Though soft staking also allows you to trade anytime, you most likely to lose some of your rewards because exchanges distribute rewards based on snapshot of your holdings. At BitMax, you enjoy the benefit to hedge your exposure freely as well, without losing any batch of rewards since you don’t necessarily need to unstake or sell your staked asset to do so.

  • Early Distribution of Rewards

This is typical in the case of Tezos, which distributes rewards over 12 cycle delay (~36 days). While other exchanges are requiring users to at least hold over such period to start receiving rewards or only distributes rewards on a monthly basis, are facilitating early distribution of rewards starting from the 4th day of delegation, as we believe time value of money and the power of compounding.

  • Possibilities for more Profit Strategies

Given the nature of our cross-asset collateral mechanism for margin and the ability to use staked asset to participate in trading, users are able to create tons of new strategies and possibilities besides hedging against exposure. Users can borrow USDT/BTC/ETH or any other assets we’ve supported for margin to trade.

Q9: Who’s the big brain behind it?
George: Most of the credit goes to our BD team, Bonna and Shane Molidor.

Q10: BitMax will create a new token that represents my amount of staking, and in the meantime, users are able to trade that token on the platform. However, at the time of unstaking, do I need to have the same amount of token in my account to unstake?
George: We’re not offering the trading of staked assets, rather, we allow staked assets to be used as collateral for margin, meaning your staked asset will still be there generating yields even if you are trading. Later, whenever you decide to unstake your assets, you’ll need to make sure enough staked assets are available in your account.

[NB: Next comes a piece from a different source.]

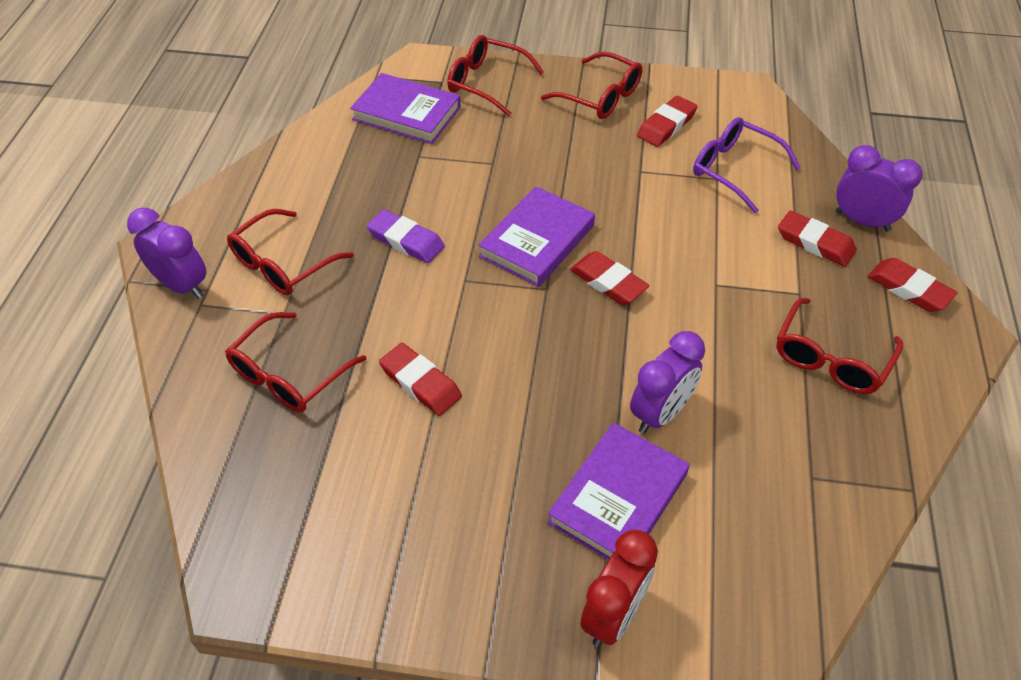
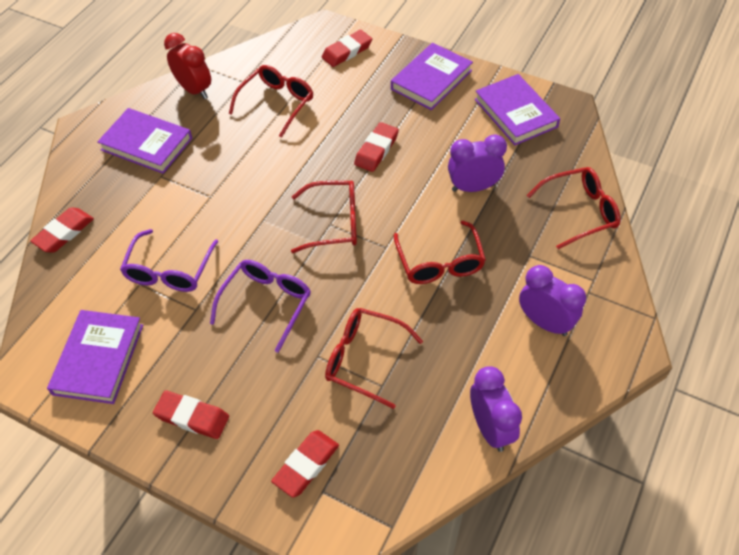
purple book: [350,73,461,144] [478,186,595,287] [547,422,690,560] = 3 -> [47,310,143,404] [97,108,192,174] [391,43,473,110] [475,74,560,145] = 4
purple eraser: [367,209,445,263] = 1 -> none = 0
purple glasses: [693,117,800,213] = 1 -> [120,229,218,292] [210,260,311,353] = 2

Q11: Investors can either make investment activity in the secondary market or join the AscendEX staking program. Could you please explain how it works?
George: Yes, they can do both. For example, if users stake 1000 atoms with us, they will earn staking rewards on a daily basis. At the same time, users can also borrow USDT/BTC/ETH and other assets, including atom to trade on the secondary market, either to hedge their staked atom exposure or to capture more aggressive profits. In short, through staking with BitMax, users can utilize their capital much more efficiently.

Q12: How are your volatility cards? Compared to staking, which one makes you more proud?
George: Both I would say. Both are innovative products that other exchanges are not offering. AscendEX team is proud of our products. We are committed to offering the best to our users.

Q13: What kind of measures will be implemented to secure the chain with staking and its security liabilities?
George: I believe all the information will be traceable on the project’s chain. We don’t have our own chain.

Q14:Do you plan to make any bonuses for BTMX token holders in the future?
George: We offer to share 80% of our commissions from cash trading and margin trading. We will also use 20% of commissions from futures trading to buy back ASD. Please stay tuned for any bonuses for ASD token holders to participate in our staking product.

Q15: Will there be any fees charged?
George: We do charge a fee for staking with AscendEX, the fee ranges from 10%-15% of staking rewards to cover the costs of running & maintaining validator nodes on the blockchain, which is a pretty standard figure among all staking service providers in the industry.